The wisdom of the Desert Fathers includes the wisdom that the hardest spiritual work in the world is to love the neighbor as the self - to encounter another human being not as someone you can use, change, fix, help, save, enroll, convince or control, but simply as someone who can spring you from the prison of yourself, if you will allow it. To become that person, even for a moment, is to understand what it means to die to yourself. This can be as frightening as it is liberating. It may be the only real spiritual discipline there is.
At its most basic level, the everyday practice of being with other people is the practice of loving the neighbor as the self. More intricately, it is the practice of coming face-to-face with another human being, preferably someone different enough to qualify as a capital "O" Other - and at least entertaining the possibility that this is one of the faces of God.

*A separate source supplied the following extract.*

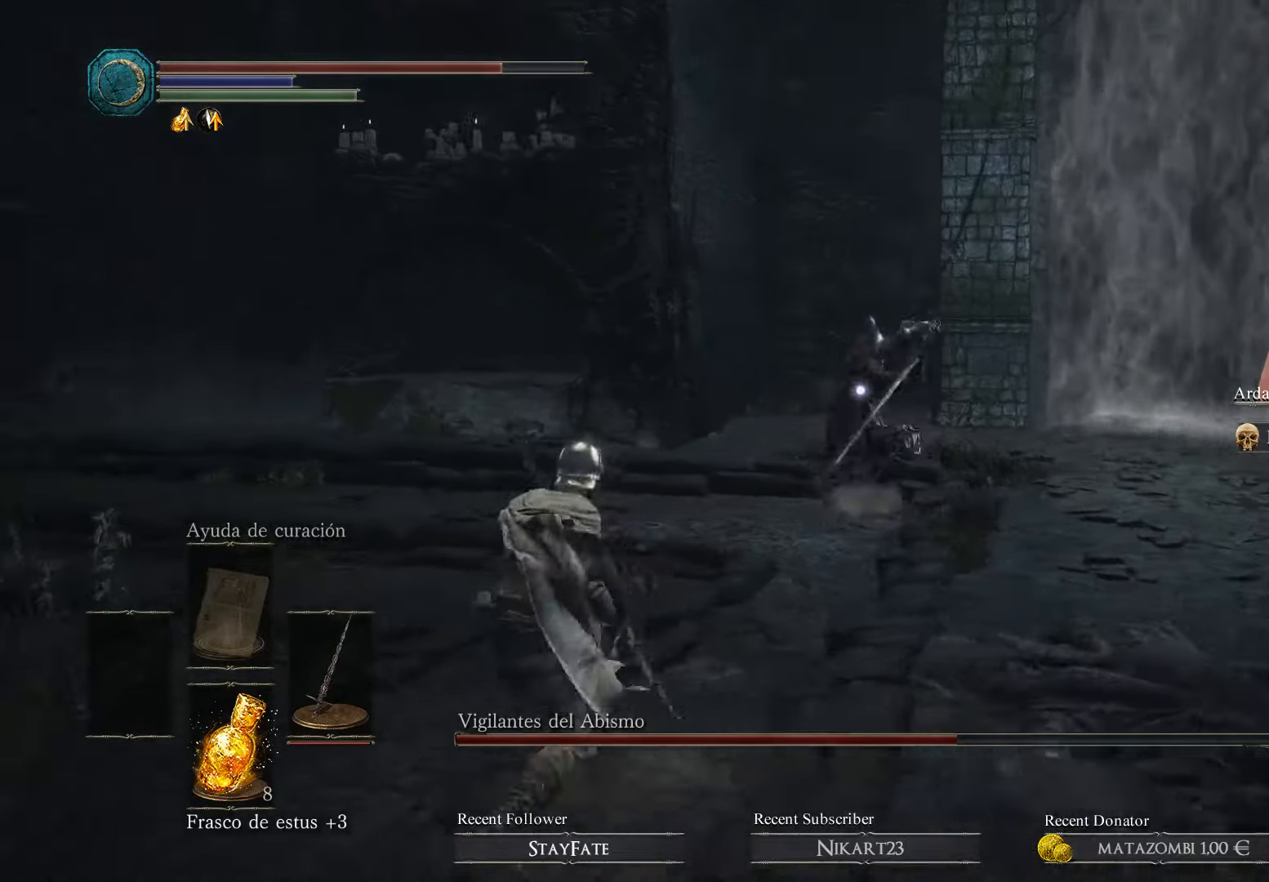
{"buttons": [], "left_stick": "down-left", "right_stick": "center", "events": [[133, "B", "up"]]}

What we have most in common is not religion but humanity. I learned this from my religion, which also teaches me that encountering another human being is as close to God as I may ever get-- in the eye-to-eye thing, the person-to-person thing--which is where God's Beloved has promised to show up. Paradoxically, the point is not to see him. The point is to see the person standing right in front of me, who has no substitute, who can never be replaced, whose heart holds things for which there is no language, whose life is an unsolved mystery. The moment I turn that person into a character in my own story, the encounter is over. I have stopped being a human being and have become a fiction writer instead.